Now that's fucking funny. ;-)
This is Joe the Plumber. John McSame speaks for me. You commie liberals want to redistribute my hard-earned money to those welfare parasites and pregnant minority sluts and create a nation of secular perverts.
Make no mistake, tonight's debate was the Gamechanger that McSongbird was looking for. Me and my fellow hotdog-eating blue-collar salt-of-the-earth workers are gonna elect the Maverick to the White House.
Randal for Prez.
No wait.
RANDAL FOR BEST-LOOKING BLOGGER!
(there's just something about eyepatches)
tom, that was the funniest damn thing in any of these stupid faux debates. Joe the Plumber is my hero.
candace, that's no eyepatch, that's a monocle! Very classy, and if I'm about anything, it's class. The power of winking diminishes with it, though.
Ah fuck Randal. You know how I feel about using pooty-poo language. Why the fuck did you do that to me. Oh fuck, fuck, fuck... I feel like such Mooselini right now. Anyone got any lipstick. I'm feeling like a rabid pitbull on the loose.
Watched the first two but skipped last night's and watched Buffy (Oz finds out he's a werewolf and Xander's love spell) with the family.
I'm a better man for it.
spartacus, anytime you feel the need to engage in some childish name calling, excessive vulgarities or out and out assholery, you're always welcome here!
dean, oh shit, the love spell episode is genius. Revenge, pure as the driven snow. But did it have Joe the Plumber? Didn't think so.
Sorry, late to this party. Tell Candace she needs to vote for Diva Jood. Randal, you are the most handsome, overpaid campaign manager I have. Did the Phillies win?
Anyone with eloquence will be voting for you.
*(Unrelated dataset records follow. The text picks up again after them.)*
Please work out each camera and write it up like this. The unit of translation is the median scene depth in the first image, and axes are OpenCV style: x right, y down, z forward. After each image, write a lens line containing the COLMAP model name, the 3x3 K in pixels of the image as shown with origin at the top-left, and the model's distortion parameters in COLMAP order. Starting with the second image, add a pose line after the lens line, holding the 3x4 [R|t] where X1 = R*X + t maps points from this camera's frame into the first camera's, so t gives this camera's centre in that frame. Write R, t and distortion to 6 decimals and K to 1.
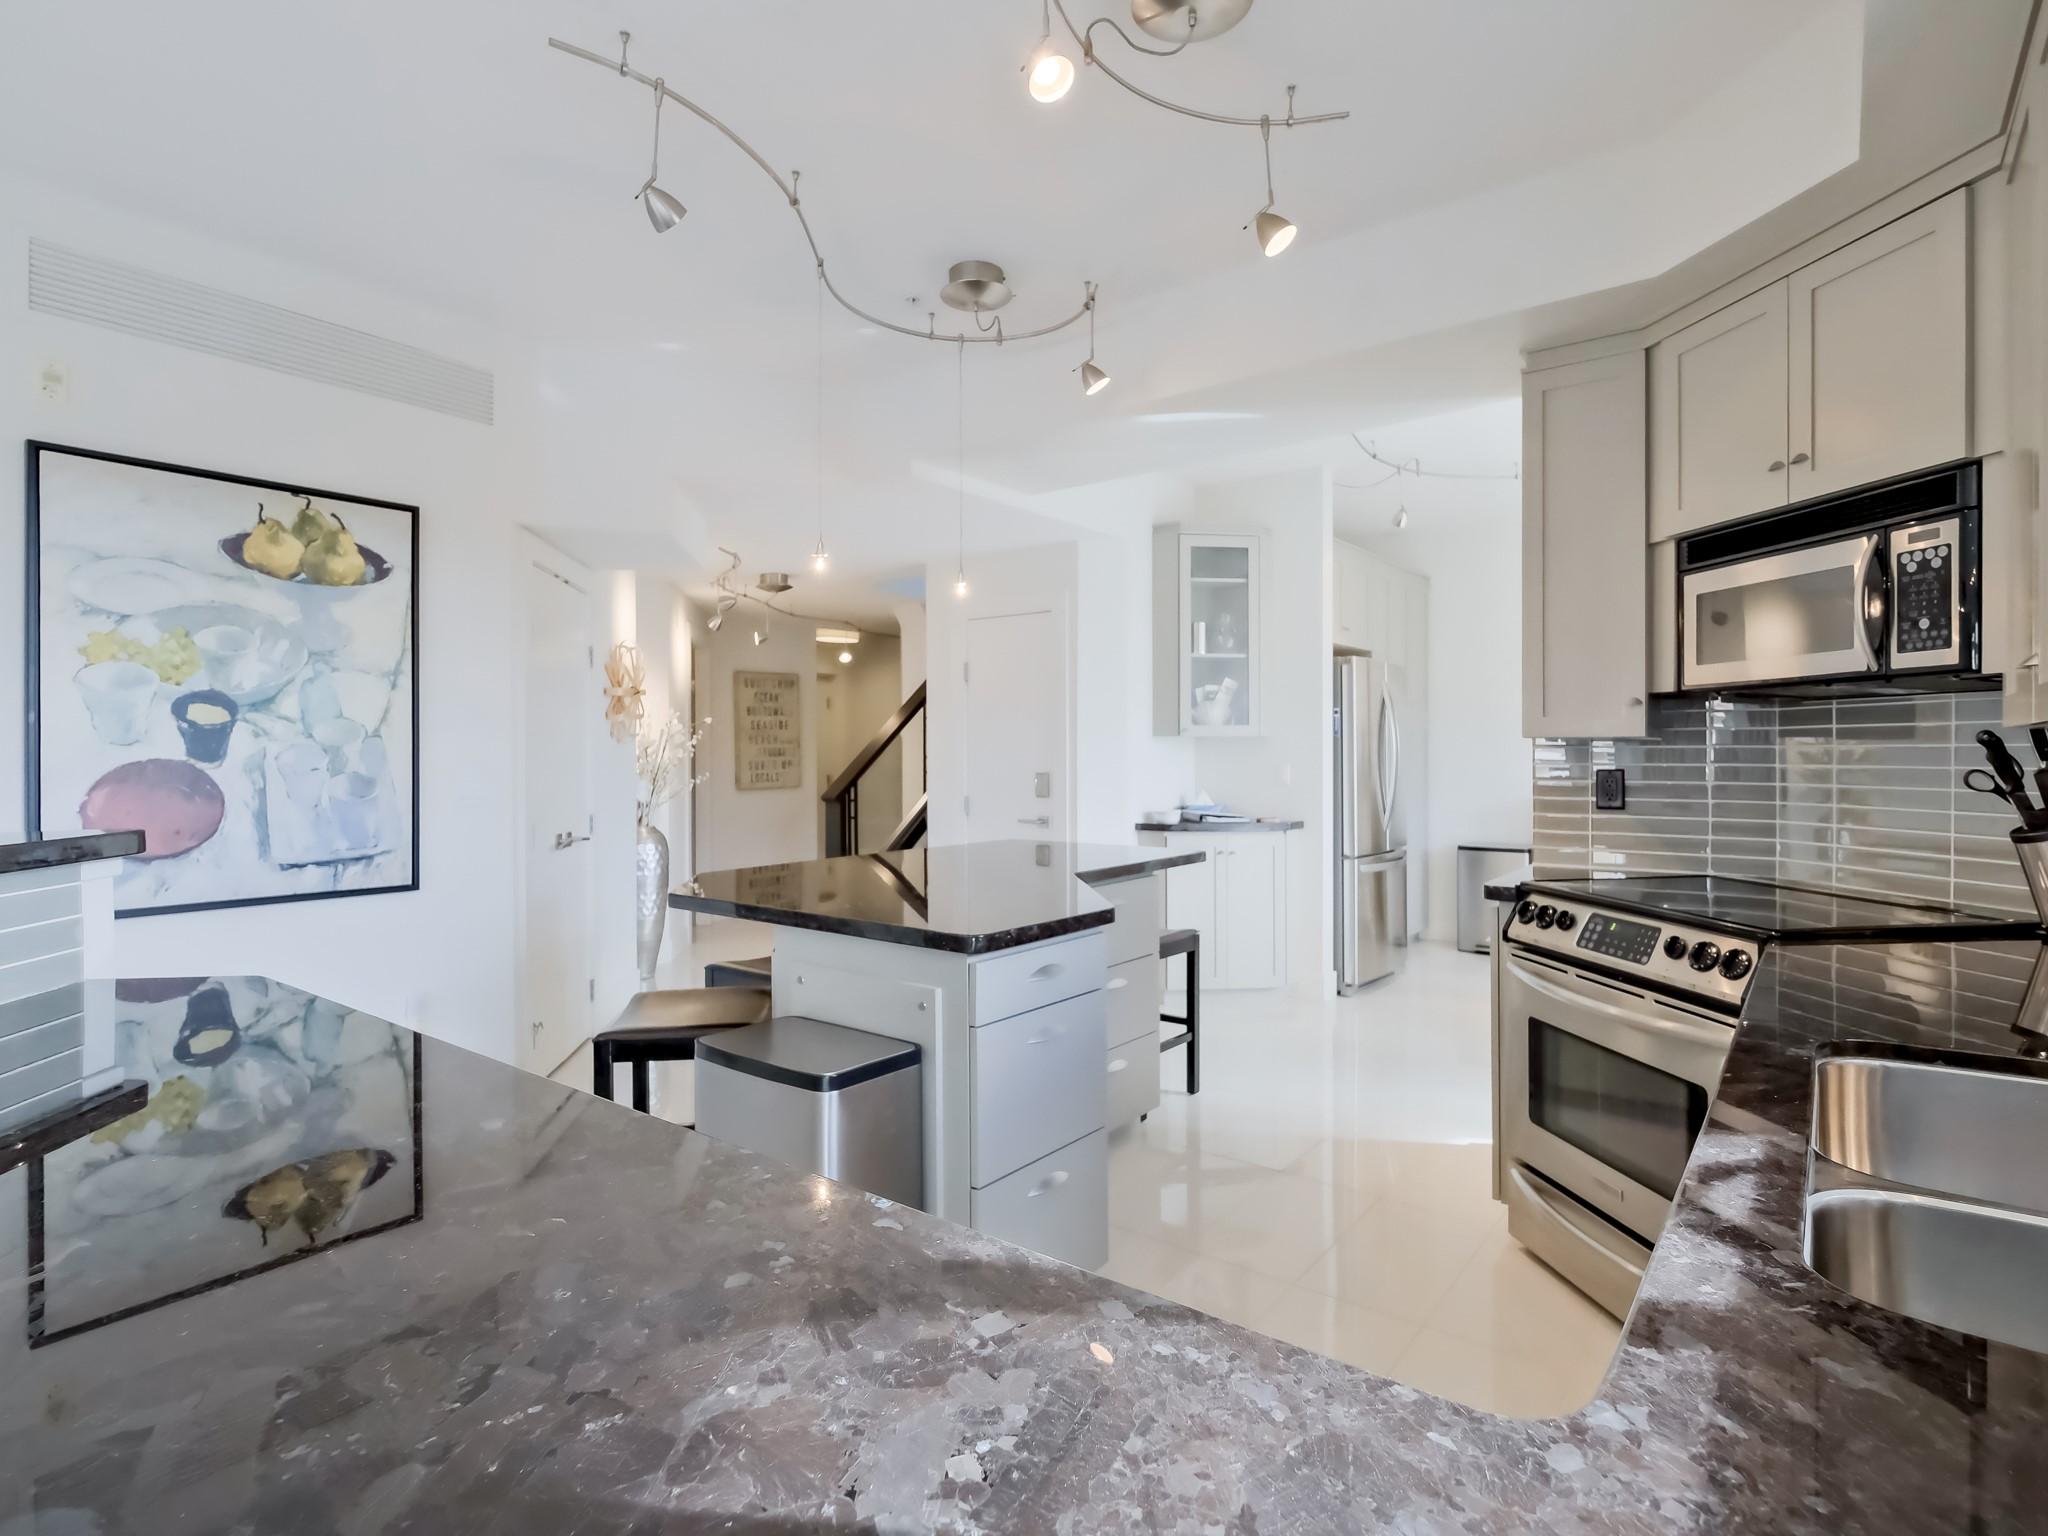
lens RADIAL K [[1067.7, 0, 1010.1], [0, 1067.7, 754.2], [0, 0, 1]] dist [0.000227, -0.002838]
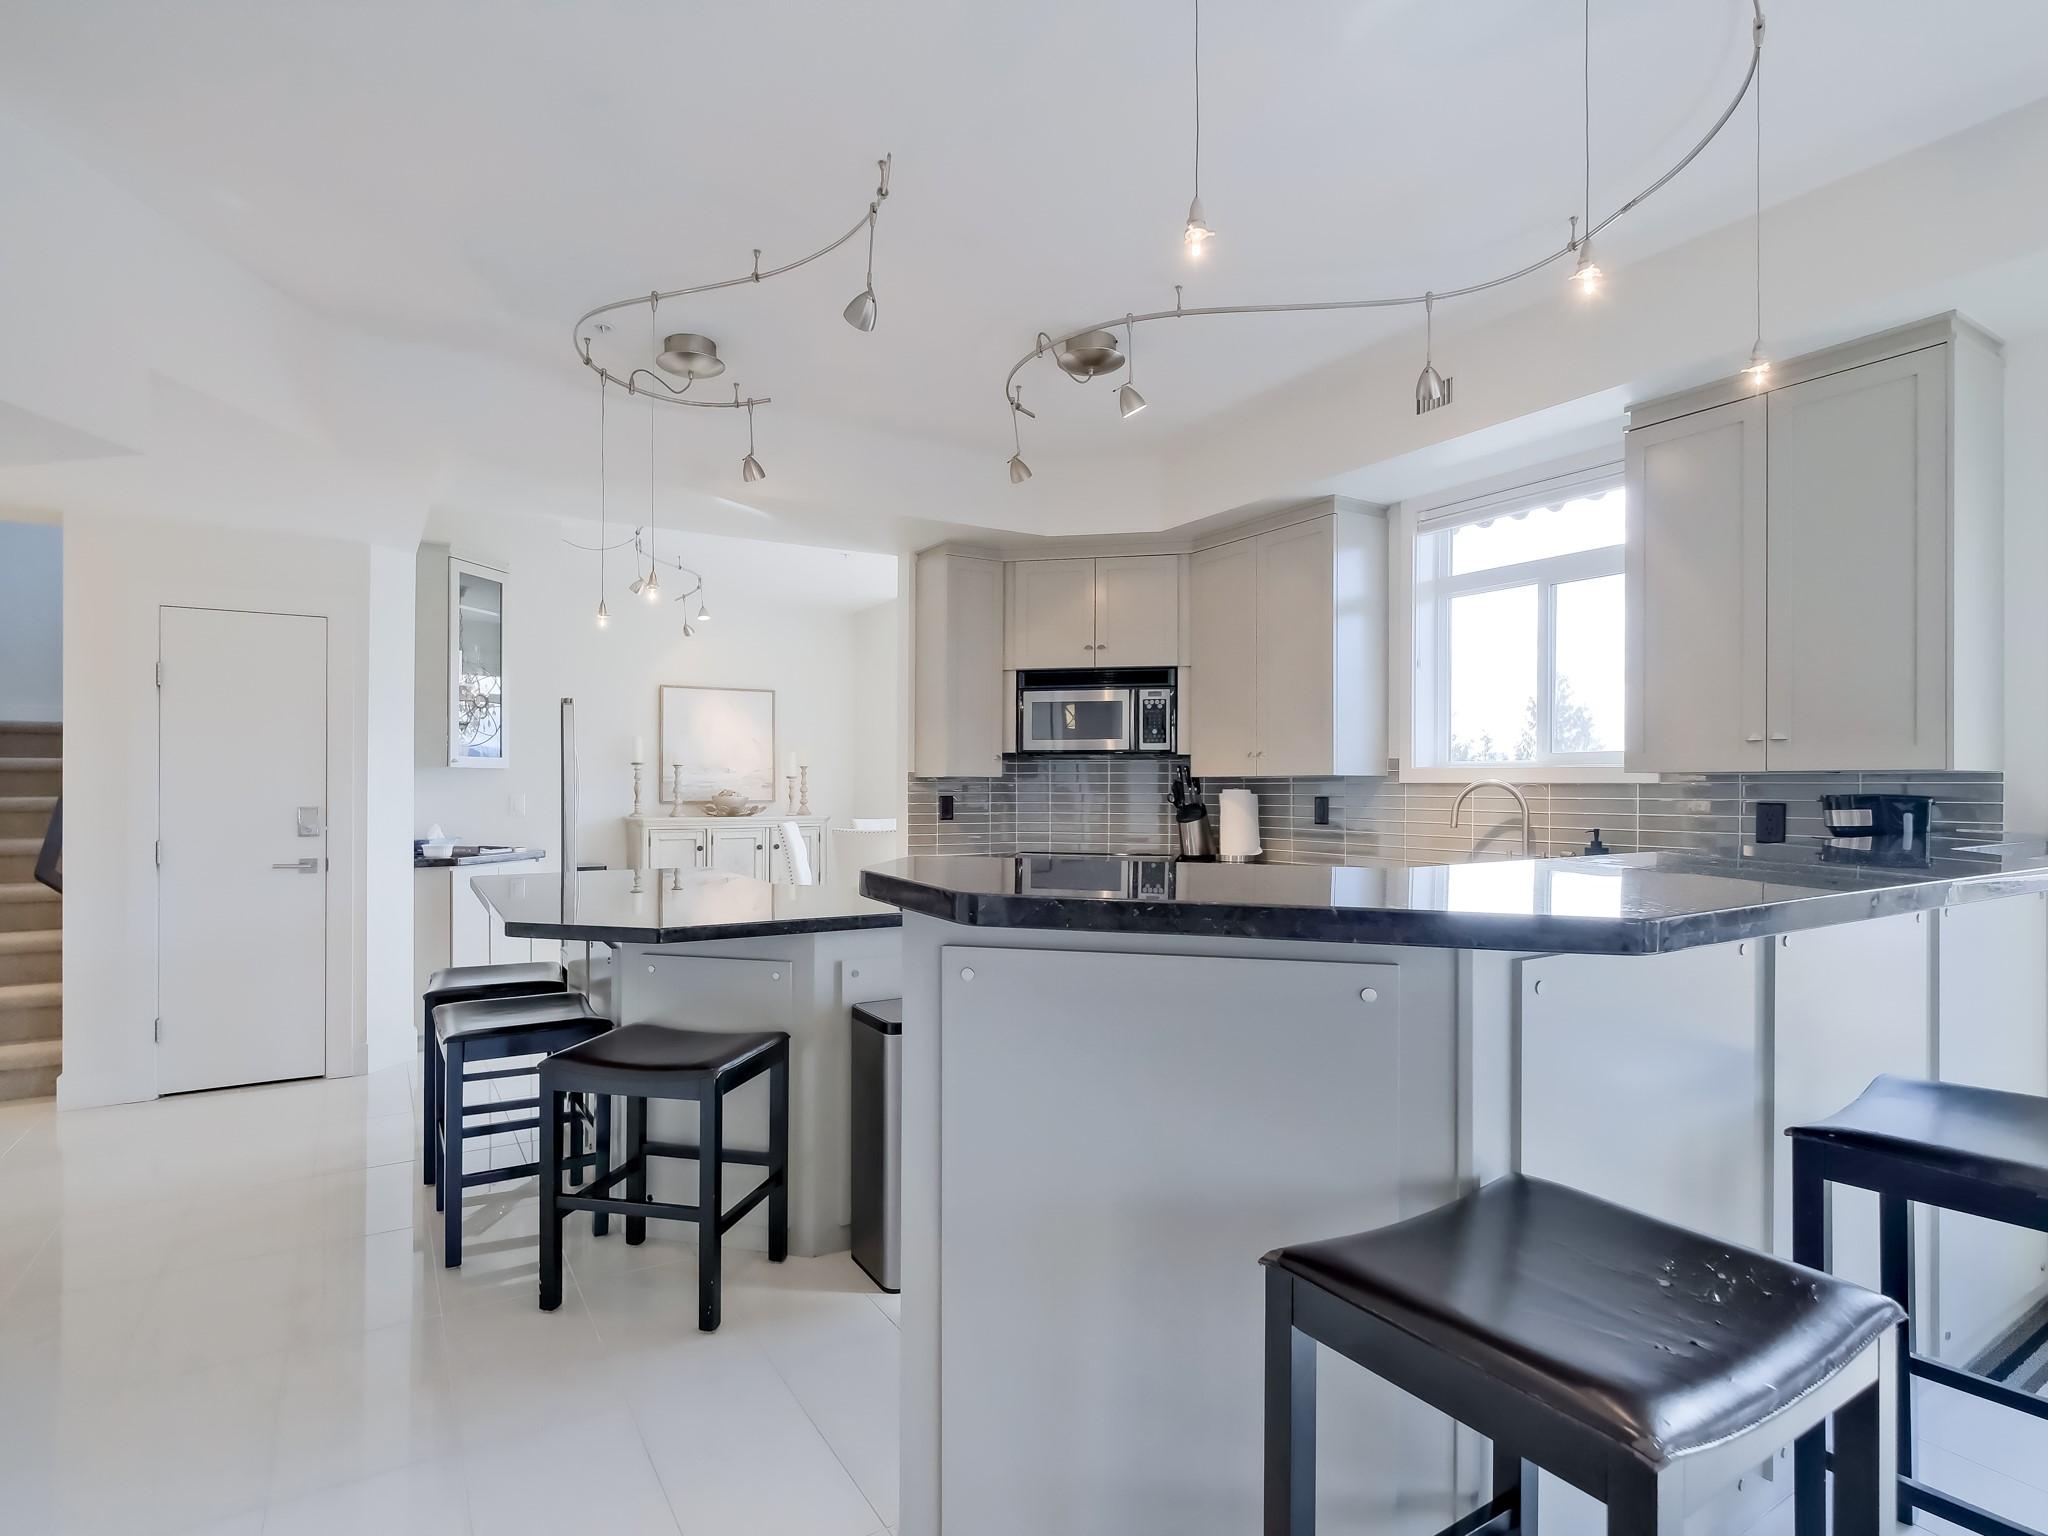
lens RADIAL K [[1067.7, 0, 1017.4], [0, 1067.7, 787.7], [0, 0, 1]] dist [0.000227, -0.002838]
pose [[0.340131, 0.001723, 0.940377, -1.272883], [-0.002147, 0.999997, -0.001055, 0.003903], [-0.940376, -0.001660, 0.340133, 0.424523]]
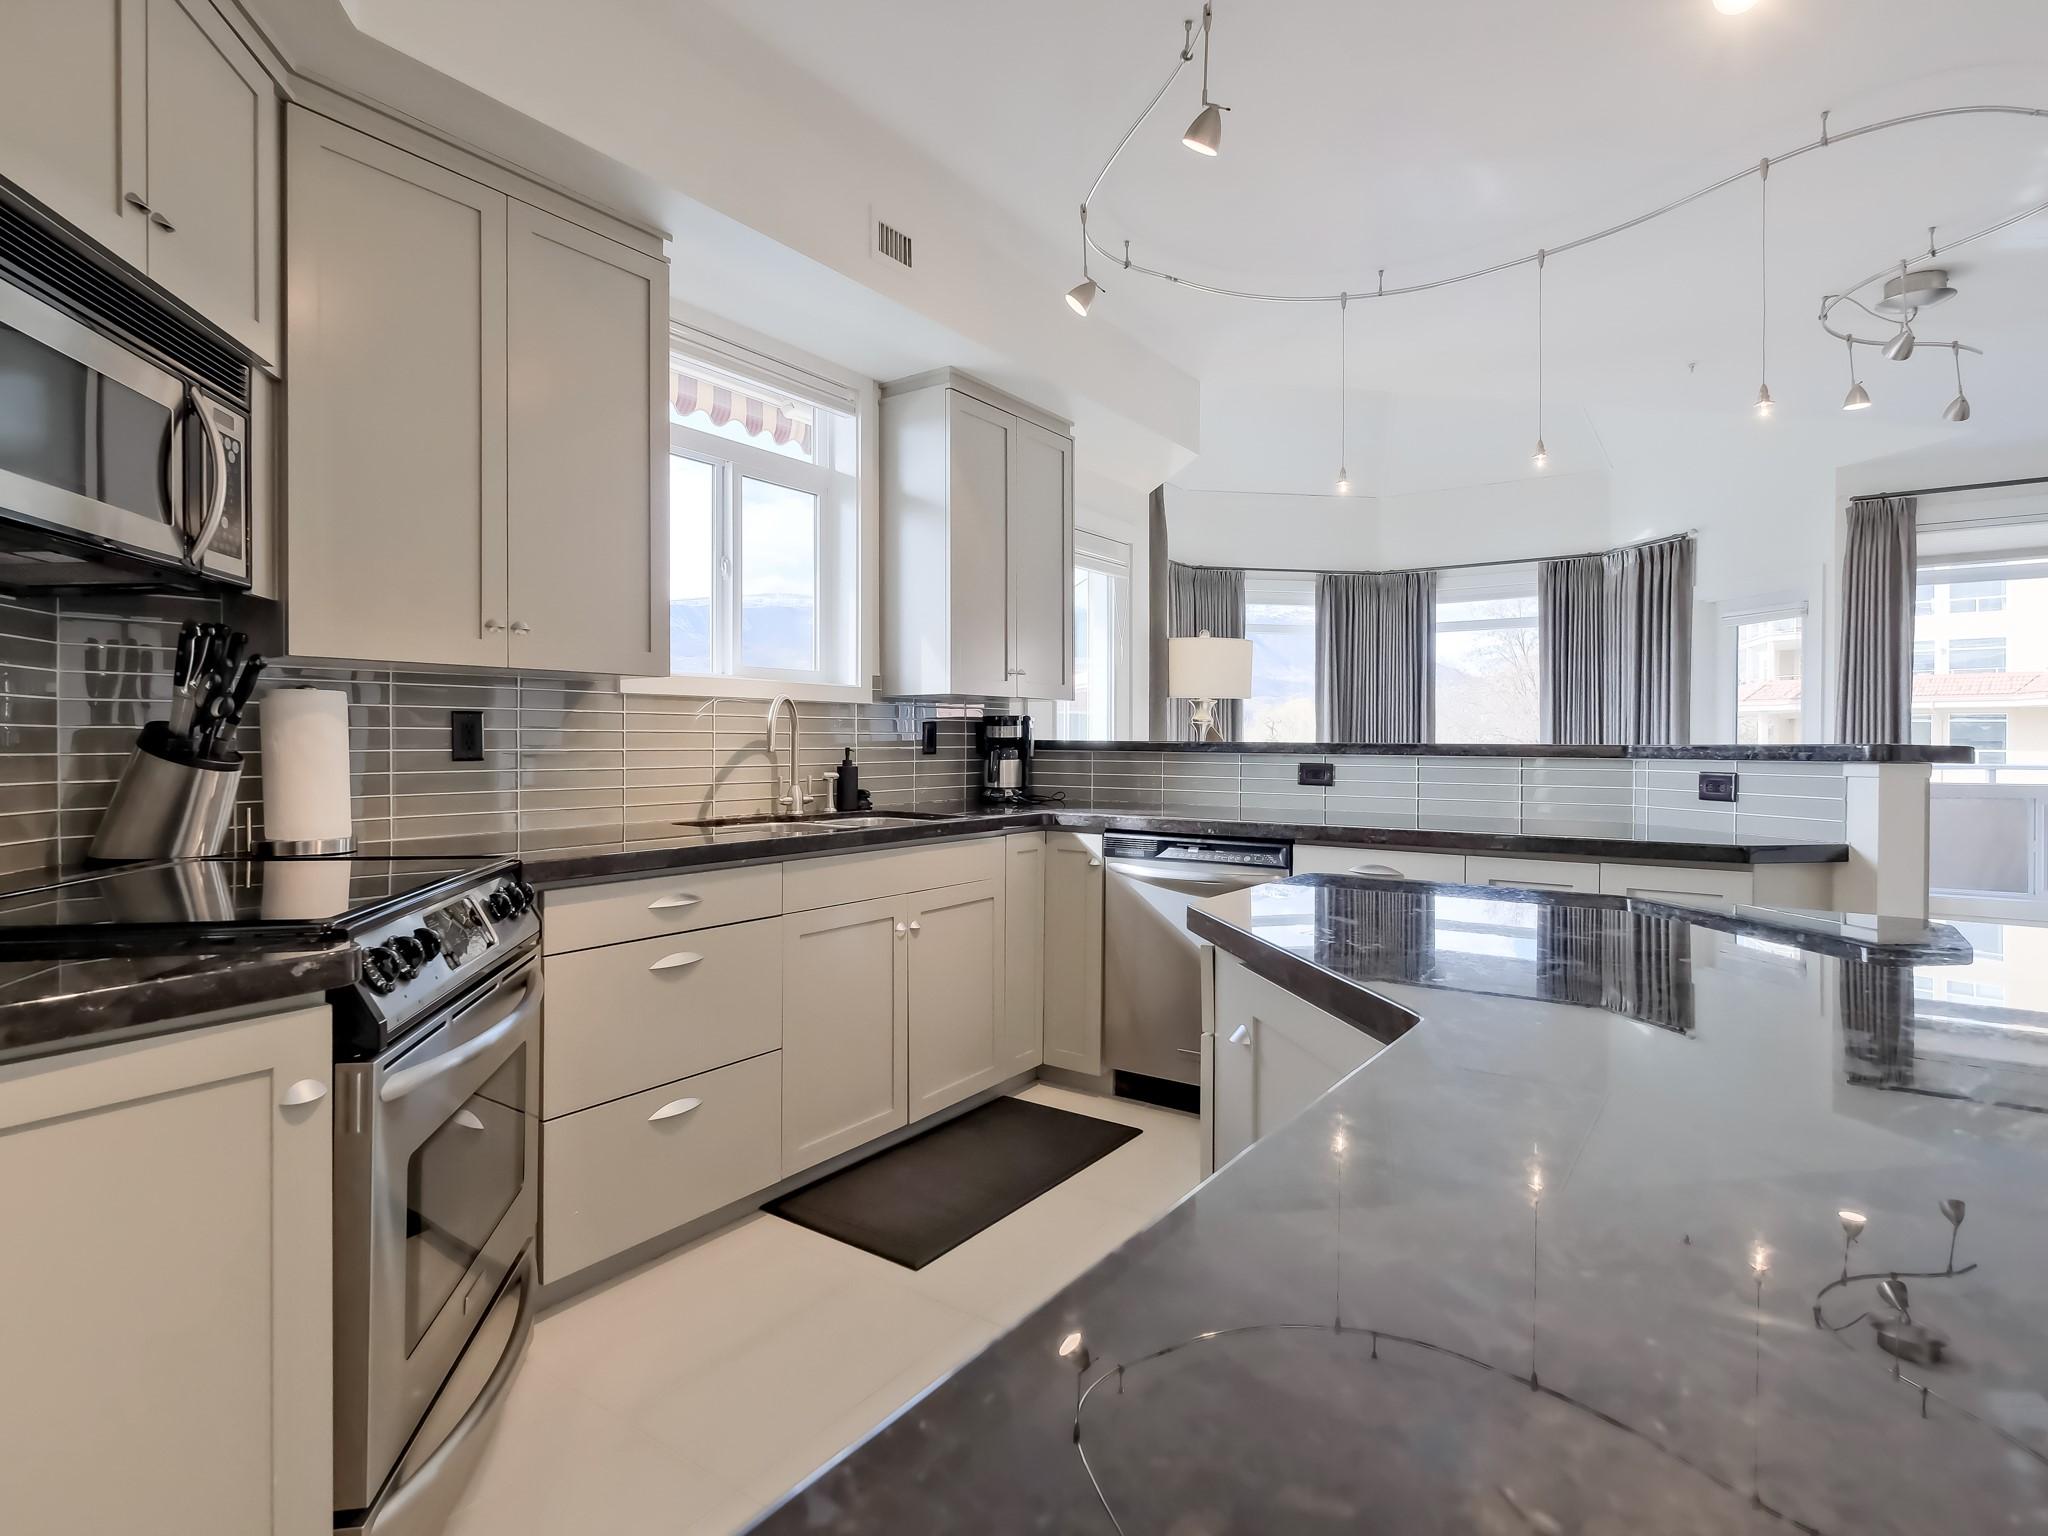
lens RADIAL K [[1067.7, 0, 1017.6], [0, 1067.7, 749.6], [0, 0, 1]] dist [0.000227, -0.002838]
pose [[-0.997979, 0.002566, -0.063492, 0.252454], [0.001891, 0.999941, 0.010684, 0.045034], [0.063515, 0.010542, -0.997925, 1.665232]]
For the record, I'm underpaid. Yes, they did, 5-1 and are off the World Serious.
Well, I got too stoned to get out of bed, so, sorry I missed the party. But I did take notes for you slackers. Tengrain did a bang up job on last night's hilarious farce. Joe the Plumber is the man. I have Marlon Brando playing him at my place. Who would have thought Joe would read T.S. Eliot? But Joe's world is taking a decidedly Heart of Darkness turn.
Nice job of faking it Randal. You da man. And I never did tell you how damn cute you are in pale blue polyester.
I gave you tons of raises! My entire budget has gone to your salary. GO PHILLIES!